*** Passage for review Section Begins ***

Something that has escaped notice of most people writing or discussing the current Nortel sell-off of business units is that the sale of its wireless and enterprise business assets include only some, but not all, product and technology patents; the most valuable patents have not been included as part of the auction process. Nortel will be leasing wireless patent rights to the product assets the Swedish system supplier has tentatively won in the bankruptcy court auction, and one assumes it will be a similar deal with the winner of the enterprise unit. Nortel could emerge from bankruptcy as a company owning valuable Intellectual Property Rights (IPR) generating a profitable revenues stream with very little cost overhead. The company may decide to hold onto some of its existing business operations, and use royalty payments as the primary funds to continue in business and maybe expand, again, in the future. I exchanged emails on this topic with my fellow analyst friend Ron Gruia, Frost & Sullivan, and we both expressed our belief that this is a potential, but not definite, scenario that Nortel CEO Mike Zafirovski may be playing out.If royalty payments must be paid to Nortel by the eventual winner of the Enterprise Solutions (ES) business unit, it will be a major factor in deciding which acquired products are to continue being sold (and how long) or be cut early from the merged product portfolio. This assumes that the winner is an existing enterprise communications system supplier, such as Avaya or Siemens Enterprise Communications, with product of their own; a private equity firm, such as MatlinPatterson, would not have much of a choice. For example, Siemens would likely have little trouble choosing its own Unified Communications (UC) OpenScape product over Nortel's MCS 5100; both products are comparable in design and capabilities and can work as standalone solutions behind other IP telephony systems. Avaya has no comparable single product offerings like the MCS 5100 and may need to retain it for a while in its portfolio. Avaya may also need to retain the Nortel Agile Communications Environment (ACE) product to work behind the CS 1000 for Services Oriented Architecture (SOA) applications for at least the short term; Siemens' OpenScape would make it unnecessary working behind the CS 1000.

There have also been discussions if the Nortel CS 2100 would be discontinued or retained as a migration vehicle for SL-100 customers. Siemens would have no need of the product for new installations, because it has its own carrier-based solution, OpenScape UC Server, but Avaya lacks such a design platform and the port capacity limits of its own S8730 is a fraction of the CS 2100 capability. What must be considered by any supplier when proposing a new CS 2100 is the IPR royalty payment to Nortel, eating into an already thin profit margin caused by competitive pricing pressure; it would be a lesser consideration for migrating SL-100 customers, because it is highly profitable to retain existing customers for another product life cycle.

The current break-up of Nortel is far more complex than it looks when digging below the surface. There is no 100% guarantee that Ericsson's "winning" wireless bid will be finalized and there is even less certainty that Avaya will be the eventual winner of the enterprise business. Intense discussions regarding the number of Nortel employees that will be retained or downsized are going on behind the scenes; pension and severance issues must be agreed to; planned facility closings, the number and locations, can lead to noisy local municipality protests; executive golden parachutes are being negotiated; and a boatload of other issues are hidden from public view. Right now the biggest winners in the Nortel bankruptcy may be websites, like No Jitter, who are getting record hits due to the intensive interest in the proceedings. I'm sure Nortel customers are among the most interested, because they have the most to lose based on the outcome.

*** Passage for review Section Ends ***
*** Provided information Section Begins ***

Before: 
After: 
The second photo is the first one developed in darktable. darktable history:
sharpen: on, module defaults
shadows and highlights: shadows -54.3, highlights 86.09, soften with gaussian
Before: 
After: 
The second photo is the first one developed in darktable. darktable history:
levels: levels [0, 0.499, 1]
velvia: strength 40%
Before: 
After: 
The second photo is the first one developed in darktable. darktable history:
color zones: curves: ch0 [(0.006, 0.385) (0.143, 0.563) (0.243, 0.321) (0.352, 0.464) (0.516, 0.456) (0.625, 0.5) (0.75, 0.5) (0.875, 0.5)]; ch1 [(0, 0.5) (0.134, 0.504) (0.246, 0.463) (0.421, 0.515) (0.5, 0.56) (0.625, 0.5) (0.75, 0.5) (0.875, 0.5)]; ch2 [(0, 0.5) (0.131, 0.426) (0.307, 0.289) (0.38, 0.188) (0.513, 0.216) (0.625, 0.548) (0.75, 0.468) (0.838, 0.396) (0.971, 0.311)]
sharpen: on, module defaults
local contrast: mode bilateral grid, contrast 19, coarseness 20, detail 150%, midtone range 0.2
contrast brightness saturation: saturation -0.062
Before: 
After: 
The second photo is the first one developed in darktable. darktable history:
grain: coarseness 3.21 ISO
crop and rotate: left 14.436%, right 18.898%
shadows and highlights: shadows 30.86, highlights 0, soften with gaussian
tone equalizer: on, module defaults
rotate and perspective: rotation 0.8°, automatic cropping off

*** Provided information Section Ends ***

Activities =>
(1) Using the text on the Nortel break-up, decide whether each statement agrees with it: (a) the sale of Nortel's wireless and enterprise assets includes all of its patents; (b) Avaya has a single product comparable to the MCS 5100; (c) Siemens has its own carrier-based solution. For each, answer yes or no and quote the deciding words.
(2) Write out the text on the Nortel break-up word for word from "There have also" to "product life cycle.".

Outputs for the tasks =>
(1)
(a) No: "include only some, but not all, product and technology patents"
(b) No: "Avaya has no comparable single product offerings like the MCS 5100"
(c) Yes: "because it has its own carrier-based solution, OpenScape UC Server"

(2)
There have also been discussions if the Nortel CS 2100 would be discontinued or retained as a migration vehicle for SL-100 customers. Siemens would have no need of the product for new installations, because it has its own carrier-based solution, OpenScape UC Server, but Avaya lacks such a design platform and the port capacity limits of its own S8730 is a fraction of the CS 2100 capability. What must be considered by any supplier when proposing a new CS 2100 is the IPR royalty payment to Nortel, eating into an already thin profit margin caused by competitive pricing pressure; it would be a lesser consideration for migrating SL-100 customers, because it is highly profitable to retain existing customers for another product life cycle.